Dataset entries
+---+

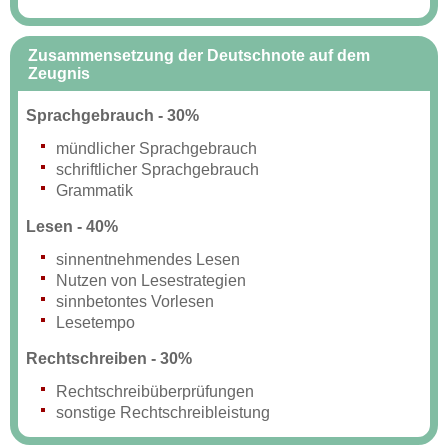
Zusammensetzung der Deutschnote auf dem
Zeugnis
Sprachgebrauch - 30%
mündlicher Sprachgebrauch
schriftlicher Sprachgebrauch
Grammatik
Lesen - 40%
sinnentnehmendes Lesen
Nutzen von Lesestrategien
sinnbetontes Vorlesen
Lesetempo
Rechtschreiben - 30%
Rechtschreibüberprüfungen
sonstige Rechtschreibleistung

+---+

WHAT IS NEEDED:
Tally the lines of the records that contain the word "Sprachgebrauch" and state the total alone.

EXPECTED ANSWER:
3